Bueiros paulistanos inspiram vozes destiladas..

Bueiros paulistanos inspiram vozes destiladas..

17 de março de 2008

Repulsa

Chegou em casa, jogou os cobertores no lixo, os lençóis, as fronhas; livrou-se do cheiro acreditando transgredir o esquecimento...revolucionar o espírito. Esqueceu-se, entretanto, que a cama não mudara, tampouco o quarto ou mesmo sua vida. Não havia revolução alguma, não havia esquecimento. A presença ali, o registro estático daquele lugar em suas retinas provocara o oposto de sua intenção, uma dolorosa e perturbadora dor. Havia dor.
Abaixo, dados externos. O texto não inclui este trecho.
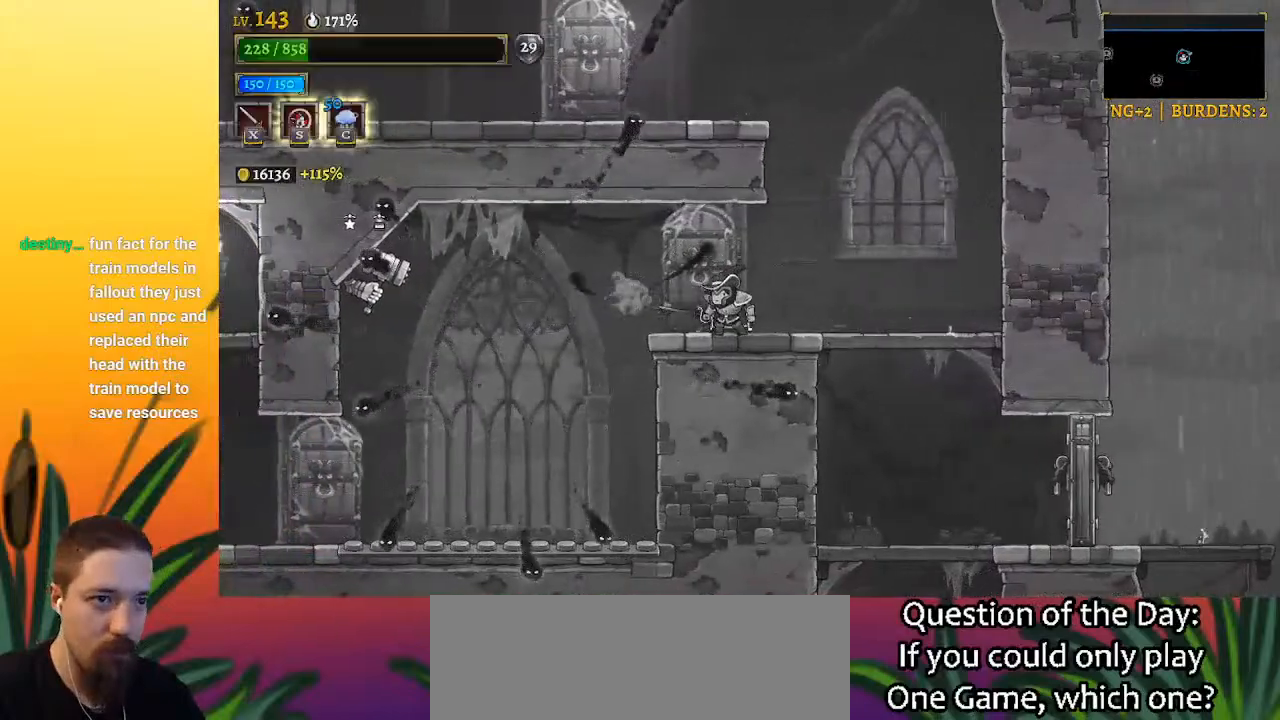
{"keys": ["left"], "events": [[233, "left", "down"]]}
Deitou-se. Olhos abertos para o teto, cheiro de amaciante no lençol trocado, pele alva, nua e trêmula sem outro cobertor. A luz difusa de um apartamento do outro lado da rua foi a única a ver as lágrimas correndo naquele rosto imóvel. A cidade transpirava.

Repulsa. O pensamento uno e triste daquela memória:
"Ela nunca mais põe os pés aqui! Não a deixarei entrar de novo em minha vida, muito menos mexer comigo". No poço dos olhos, havia angústia. Encolheu-se... O frio chegava lentamente. O medo, a revolta e a vontade de livrar-se do pântano de pensamentos os traziam mais fortes que as marteladas do frio em cada poro de seu corpo. Tanto tempo, tanta vida, tanta hipocrisia, tanta mentira...os pensamentos doíam, todas as palavras vãs, os olhares enganosos, os sorrisos falsos...tudo aquilo que acreditava ser certo, ser verdade, traduzia somente uma coisa... a angústia.

Fez o que tinha que fazer (alívio!)
Havia muito mais o que fazer (dor)
O que ao certo não se sabe (dúvida)
Ela não entra mais aqui (reação)
Na, não, não (incerteza)
As coisas vão mudar (fé)
Preciso somente esquecê-la (alívio)
Preciso esquecê-la (dor)

As idéias se encontravam dentro da cabeça agitada... impassivas, não se conversavam. O corpo tremia, dessa vez por força dos choques atrás dos olhos. Incômodo...insônia...pôs-se de pé, caminhou morbidamente até a sala. Parou e encarou o espelho, esperando respostas. E as respostas obtidas vieram em choro. Ela tentou se livrar e, entretanto, continuava lá... as mesmas palavras...angústias...olhares...lá estava ela de novo...e o cheiro voltara.